Records to process
*** Begin section ***
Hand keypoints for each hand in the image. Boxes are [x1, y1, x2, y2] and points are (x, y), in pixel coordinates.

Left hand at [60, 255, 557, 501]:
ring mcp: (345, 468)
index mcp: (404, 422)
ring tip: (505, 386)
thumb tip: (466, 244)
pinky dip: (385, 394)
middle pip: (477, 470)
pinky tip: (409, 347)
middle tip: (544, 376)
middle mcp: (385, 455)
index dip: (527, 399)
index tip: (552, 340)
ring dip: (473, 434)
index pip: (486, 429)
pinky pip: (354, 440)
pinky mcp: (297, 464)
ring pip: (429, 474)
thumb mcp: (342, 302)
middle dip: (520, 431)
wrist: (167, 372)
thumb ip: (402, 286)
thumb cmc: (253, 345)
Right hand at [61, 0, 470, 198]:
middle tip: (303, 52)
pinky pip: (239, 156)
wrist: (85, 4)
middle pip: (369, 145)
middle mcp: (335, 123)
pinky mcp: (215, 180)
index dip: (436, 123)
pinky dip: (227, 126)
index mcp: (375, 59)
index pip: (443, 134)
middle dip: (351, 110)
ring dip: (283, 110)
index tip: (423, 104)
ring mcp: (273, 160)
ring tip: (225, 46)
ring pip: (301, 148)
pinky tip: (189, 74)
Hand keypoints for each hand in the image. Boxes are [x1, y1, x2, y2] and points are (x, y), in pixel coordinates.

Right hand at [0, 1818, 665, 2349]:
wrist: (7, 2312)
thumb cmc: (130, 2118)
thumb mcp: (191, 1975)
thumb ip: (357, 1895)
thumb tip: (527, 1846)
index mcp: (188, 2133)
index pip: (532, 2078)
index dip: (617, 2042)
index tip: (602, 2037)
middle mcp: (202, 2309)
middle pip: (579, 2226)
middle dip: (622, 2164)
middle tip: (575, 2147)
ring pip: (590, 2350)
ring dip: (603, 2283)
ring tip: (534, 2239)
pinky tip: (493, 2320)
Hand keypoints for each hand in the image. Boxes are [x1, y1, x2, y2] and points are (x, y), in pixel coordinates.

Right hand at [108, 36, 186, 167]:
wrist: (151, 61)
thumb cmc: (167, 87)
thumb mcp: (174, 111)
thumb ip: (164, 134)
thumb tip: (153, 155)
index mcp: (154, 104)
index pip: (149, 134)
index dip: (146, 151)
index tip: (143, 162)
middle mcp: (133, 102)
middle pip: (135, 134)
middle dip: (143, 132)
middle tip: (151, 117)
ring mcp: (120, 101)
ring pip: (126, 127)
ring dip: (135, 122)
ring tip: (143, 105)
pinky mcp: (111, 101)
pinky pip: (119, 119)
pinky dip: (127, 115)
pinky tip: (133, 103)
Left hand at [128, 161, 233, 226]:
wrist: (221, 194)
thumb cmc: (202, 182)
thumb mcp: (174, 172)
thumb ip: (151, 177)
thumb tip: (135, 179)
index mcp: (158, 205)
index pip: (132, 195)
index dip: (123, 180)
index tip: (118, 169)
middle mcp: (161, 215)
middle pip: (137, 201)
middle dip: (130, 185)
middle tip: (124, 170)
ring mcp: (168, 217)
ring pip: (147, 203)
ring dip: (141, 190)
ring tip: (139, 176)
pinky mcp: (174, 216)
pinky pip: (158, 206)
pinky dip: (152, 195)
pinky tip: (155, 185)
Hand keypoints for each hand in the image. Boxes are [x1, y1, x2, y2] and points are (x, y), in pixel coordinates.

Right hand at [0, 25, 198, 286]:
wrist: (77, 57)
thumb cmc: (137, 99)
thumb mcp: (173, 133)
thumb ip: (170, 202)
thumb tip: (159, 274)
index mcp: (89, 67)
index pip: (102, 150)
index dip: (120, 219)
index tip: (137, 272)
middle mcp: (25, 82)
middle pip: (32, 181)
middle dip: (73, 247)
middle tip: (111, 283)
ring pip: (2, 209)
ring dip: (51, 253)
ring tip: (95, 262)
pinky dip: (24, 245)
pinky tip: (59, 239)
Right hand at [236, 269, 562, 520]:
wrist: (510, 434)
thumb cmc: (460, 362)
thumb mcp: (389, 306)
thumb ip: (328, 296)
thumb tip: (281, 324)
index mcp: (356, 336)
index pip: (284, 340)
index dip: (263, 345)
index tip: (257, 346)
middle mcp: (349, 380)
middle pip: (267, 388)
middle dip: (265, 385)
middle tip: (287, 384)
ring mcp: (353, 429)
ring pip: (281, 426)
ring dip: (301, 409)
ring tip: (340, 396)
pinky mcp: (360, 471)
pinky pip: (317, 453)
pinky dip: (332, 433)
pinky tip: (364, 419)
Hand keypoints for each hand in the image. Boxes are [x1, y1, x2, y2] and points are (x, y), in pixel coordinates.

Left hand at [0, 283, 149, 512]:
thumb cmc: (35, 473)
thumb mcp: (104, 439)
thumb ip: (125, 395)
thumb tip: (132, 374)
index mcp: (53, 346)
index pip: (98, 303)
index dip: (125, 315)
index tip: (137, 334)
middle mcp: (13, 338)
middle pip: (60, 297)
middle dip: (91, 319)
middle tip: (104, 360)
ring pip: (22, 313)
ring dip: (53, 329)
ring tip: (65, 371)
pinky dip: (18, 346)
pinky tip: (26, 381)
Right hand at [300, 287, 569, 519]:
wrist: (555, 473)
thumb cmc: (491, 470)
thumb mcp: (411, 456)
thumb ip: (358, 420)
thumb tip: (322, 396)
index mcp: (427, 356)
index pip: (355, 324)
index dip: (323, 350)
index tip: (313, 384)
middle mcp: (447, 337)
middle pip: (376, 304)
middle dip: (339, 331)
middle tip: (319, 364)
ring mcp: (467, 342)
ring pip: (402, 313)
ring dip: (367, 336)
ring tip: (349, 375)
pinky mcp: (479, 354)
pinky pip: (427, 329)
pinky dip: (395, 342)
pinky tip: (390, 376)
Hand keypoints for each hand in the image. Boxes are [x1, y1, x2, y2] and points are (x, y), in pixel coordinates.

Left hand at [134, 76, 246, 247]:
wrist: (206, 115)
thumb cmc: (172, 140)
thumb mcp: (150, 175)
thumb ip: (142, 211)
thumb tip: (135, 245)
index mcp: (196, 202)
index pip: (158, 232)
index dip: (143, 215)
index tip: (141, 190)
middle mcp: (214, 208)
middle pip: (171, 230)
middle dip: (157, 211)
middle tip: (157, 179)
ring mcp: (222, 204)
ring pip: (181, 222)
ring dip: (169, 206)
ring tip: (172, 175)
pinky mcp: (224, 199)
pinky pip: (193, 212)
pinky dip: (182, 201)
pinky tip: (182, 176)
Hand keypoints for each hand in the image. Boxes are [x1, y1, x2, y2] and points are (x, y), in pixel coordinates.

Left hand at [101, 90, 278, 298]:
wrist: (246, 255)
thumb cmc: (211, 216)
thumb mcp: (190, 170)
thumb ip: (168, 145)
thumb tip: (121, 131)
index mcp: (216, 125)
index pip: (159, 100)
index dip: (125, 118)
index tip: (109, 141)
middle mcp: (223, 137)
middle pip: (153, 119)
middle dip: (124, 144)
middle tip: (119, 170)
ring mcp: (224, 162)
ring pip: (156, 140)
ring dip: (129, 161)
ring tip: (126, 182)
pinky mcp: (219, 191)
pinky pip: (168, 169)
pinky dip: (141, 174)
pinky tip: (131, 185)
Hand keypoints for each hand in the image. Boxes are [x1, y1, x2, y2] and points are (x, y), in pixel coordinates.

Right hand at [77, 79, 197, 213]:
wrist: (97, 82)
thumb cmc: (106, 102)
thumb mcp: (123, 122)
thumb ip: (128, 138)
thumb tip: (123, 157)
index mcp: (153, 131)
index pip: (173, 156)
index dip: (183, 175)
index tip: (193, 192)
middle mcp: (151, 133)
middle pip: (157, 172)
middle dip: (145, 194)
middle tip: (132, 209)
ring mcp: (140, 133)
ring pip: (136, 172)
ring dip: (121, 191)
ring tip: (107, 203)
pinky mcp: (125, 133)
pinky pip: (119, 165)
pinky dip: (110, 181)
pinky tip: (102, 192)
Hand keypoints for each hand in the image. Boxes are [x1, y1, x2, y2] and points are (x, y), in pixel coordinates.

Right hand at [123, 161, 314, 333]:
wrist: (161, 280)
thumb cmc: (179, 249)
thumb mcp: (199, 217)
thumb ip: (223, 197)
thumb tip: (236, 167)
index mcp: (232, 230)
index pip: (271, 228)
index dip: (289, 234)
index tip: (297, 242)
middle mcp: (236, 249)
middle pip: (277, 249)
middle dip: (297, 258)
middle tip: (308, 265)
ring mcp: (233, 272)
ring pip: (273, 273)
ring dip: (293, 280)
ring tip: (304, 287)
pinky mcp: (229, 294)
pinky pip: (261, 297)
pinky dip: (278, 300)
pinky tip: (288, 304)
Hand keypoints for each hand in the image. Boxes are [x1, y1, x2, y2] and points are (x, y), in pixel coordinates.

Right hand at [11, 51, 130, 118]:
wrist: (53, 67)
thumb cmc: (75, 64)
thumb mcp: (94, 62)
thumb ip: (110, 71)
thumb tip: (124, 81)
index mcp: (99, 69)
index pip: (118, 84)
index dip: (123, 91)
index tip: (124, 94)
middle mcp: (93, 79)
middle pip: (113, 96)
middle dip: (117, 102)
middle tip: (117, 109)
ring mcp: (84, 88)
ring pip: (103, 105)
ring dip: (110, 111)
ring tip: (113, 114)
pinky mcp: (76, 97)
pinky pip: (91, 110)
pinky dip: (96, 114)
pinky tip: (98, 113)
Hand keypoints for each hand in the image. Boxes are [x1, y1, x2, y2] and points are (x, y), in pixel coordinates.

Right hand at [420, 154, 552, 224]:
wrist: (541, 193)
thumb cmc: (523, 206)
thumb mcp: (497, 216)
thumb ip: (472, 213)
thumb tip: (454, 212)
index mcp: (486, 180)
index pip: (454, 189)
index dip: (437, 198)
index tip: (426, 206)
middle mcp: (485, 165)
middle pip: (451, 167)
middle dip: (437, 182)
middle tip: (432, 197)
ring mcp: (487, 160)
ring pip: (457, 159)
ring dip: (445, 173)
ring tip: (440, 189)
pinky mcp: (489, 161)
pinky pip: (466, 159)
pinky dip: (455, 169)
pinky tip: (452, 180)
*** End section ***
Task goal
For this exercise, please output exactly the lines above starting at the line with "pinky mcp: (76, 97)" and ending at the line with "thumb mcp: (497, 216)", ends included.

Written response
pinky mcp: (76, 97)
pinky pip: (91, 110)
pinky dip: (96, 114)
pinky tip: (98, 113)
Hand keypoints for each hand in the image. Boxes are [x1, y1, x2, y2] and points are (x, y), in pixel coordinates.

Right hand at [420, 154, 552, 224]:
wrist: (541, 193)
thumb cmc: (523, 206)
thumb mcp: (497, 216)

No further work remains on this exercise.